● INPUT MATERIAL:
-- Opening Marker --

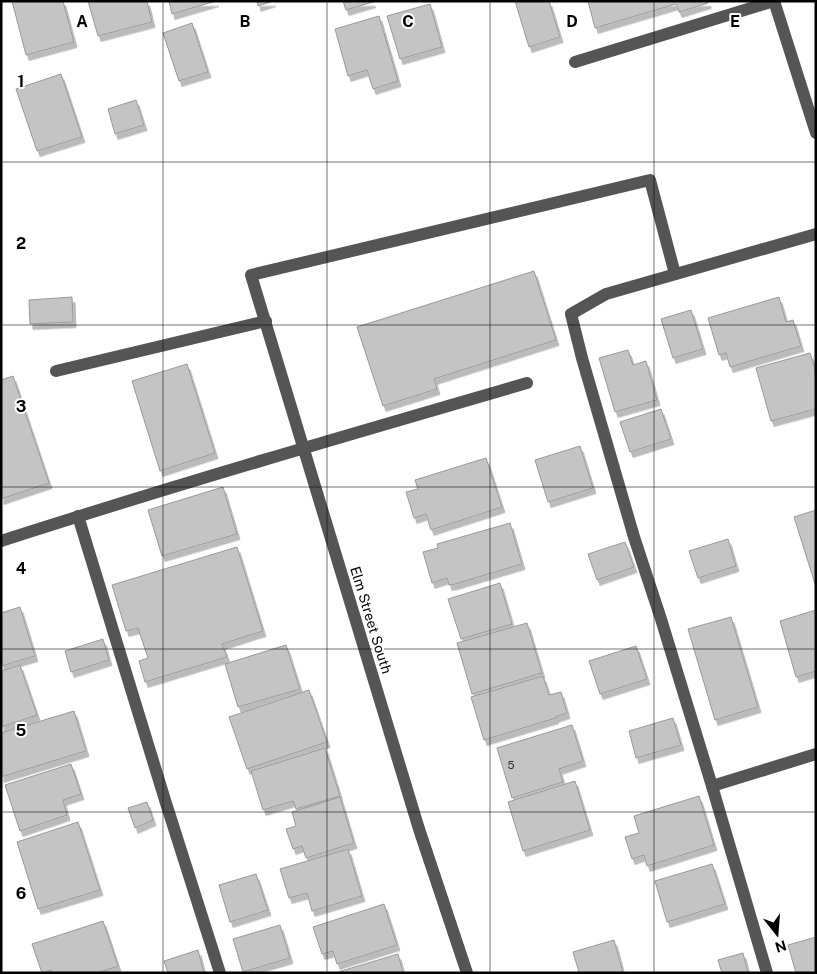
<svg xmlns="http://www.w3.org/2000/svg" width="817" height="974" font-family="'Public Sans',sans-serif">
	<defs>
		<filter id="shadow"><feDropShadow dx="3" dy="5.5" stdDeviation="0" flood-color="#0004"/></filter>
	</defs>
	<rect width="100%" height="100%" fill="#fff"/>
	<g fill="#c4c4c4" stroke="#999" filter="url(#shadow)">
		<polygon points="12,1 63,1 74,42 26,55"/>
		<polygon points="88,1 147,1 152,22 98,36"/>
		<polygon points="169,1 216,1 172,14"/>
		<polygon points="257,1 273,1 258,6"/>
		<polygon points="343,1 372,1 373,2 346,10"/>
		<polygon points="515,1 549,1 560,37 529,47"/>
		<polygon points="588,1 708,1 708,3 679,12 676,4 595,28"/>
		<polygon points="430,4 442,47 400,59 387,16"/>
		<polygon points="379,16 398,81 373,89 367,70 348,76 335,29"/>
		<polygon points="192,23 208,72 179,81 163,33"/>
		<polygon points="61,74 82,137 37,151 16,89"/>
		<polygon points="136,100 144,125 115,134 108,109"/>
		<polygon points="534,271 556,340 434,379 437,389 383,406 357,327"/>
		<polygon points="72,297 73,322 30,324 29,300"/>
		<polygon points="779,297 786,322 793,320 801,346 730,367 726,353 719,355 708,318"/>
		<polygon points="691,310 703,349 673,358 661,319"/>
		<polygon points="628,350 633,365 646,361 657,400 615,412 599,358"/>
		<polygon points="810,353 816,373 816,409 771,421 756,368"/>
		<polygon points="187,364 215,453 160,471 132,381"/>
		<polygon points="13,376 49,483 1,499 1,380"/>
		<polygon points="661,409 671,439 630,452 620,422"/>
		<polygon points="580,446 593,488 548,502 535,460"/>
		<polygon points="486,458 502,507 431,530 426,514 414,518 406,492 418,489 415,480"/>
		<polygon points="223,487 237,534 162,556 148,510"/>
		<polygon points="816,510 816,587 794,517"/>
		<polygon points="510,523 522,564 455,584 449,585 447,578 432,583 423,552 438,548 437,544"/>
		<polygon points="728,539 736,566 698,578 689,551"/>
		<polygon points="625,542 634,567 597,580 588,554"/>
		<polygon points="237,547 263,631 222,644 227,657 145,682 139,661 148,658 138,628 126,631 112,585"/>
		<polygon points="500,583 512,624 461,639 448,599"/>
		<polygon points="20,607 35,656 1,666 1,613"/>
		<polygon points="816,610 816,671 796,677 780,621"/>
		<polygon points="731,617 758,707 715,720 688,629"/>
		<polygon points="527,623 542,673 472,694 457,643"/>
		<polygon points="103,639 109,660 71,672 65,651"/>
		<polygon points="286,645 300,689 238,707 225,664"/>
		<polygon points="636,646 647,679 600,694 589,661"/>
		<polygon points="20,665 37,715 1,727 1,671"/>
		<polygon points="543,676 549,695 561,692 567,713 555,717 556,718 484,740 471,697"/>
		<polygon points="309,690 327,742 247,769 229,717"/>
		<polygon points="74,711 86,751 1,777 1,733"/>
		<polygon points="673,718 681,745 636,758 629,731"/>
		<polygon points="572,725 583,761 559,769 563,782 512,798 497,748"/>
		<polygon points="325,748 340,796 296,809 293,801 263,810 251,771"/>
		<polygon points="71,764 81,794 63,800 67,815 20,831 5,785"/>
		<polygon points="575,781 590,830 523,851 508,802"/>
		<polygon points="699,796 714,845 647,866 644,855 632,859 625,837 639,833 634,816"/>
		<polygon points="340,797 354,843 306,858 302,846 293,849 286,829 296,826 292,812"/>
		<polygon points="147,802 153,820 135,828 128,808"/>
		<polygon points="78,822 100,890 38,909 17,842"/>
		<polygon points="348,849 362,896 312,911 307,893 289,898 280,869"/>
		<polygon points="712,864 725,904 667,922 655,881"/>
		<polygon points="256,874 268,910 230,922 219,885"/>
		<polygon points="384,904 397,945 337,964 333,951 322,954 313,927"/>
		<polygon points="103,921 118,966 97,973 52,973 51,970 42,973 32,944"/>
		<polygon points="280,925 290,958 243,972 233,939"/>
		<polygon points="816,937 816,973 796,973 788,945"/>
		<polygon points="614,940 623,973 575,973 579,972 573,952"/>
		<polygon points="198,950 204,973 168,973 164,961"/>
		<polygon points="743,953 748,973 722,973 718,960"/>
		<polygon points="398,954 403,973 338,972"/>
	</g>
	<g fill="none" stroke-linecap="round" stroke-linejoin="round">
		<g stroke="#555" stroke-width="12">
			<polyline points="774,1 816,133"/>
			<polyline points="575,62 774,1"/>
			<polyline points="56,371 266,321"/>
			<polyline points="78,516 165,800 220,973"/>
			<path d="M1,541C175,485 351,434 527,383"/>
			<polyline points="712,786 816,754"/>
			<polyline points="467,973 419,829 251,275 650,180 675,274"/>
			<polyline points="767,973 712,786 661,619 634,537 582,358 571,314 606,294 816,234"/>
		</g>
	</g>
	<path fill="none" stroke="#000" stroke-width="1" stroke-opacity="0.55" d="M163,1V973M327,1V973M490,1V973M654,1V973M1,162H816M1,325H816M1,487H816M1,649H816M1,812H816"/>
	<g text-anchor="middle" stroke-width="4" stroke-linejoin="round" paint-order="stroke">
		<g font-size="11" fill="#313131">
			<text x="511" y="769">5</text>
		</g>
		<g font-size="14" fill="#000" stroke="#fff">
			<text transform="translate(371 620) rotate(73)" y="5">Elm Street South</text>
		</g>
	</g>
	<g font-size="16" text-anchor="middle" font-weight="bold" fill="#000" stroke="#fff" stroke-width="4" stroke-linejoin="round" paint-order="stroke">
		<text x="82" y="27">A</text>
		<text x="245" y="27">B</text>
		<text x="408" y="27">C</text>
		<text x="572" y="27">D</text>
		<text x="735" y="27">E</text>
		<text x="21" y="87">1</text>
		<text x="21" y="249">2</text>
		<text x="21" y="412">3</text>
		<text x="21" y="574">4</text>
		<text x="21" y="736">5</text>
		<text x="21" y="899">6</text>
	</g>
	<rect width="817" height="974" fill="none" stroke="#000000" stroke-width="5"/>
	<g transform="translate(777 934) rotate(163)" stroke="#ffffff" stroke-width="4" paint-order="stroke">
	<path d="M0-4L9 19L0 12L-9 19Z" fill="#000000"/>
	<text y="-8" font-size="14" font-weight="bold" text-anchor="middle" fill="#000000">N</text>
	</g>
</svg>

-- Closing Marker --

● ABOUT THIS TASK:
Answer with the count alone: how many lines in the data above have "order" in them?

● COMPLETED TASK:
3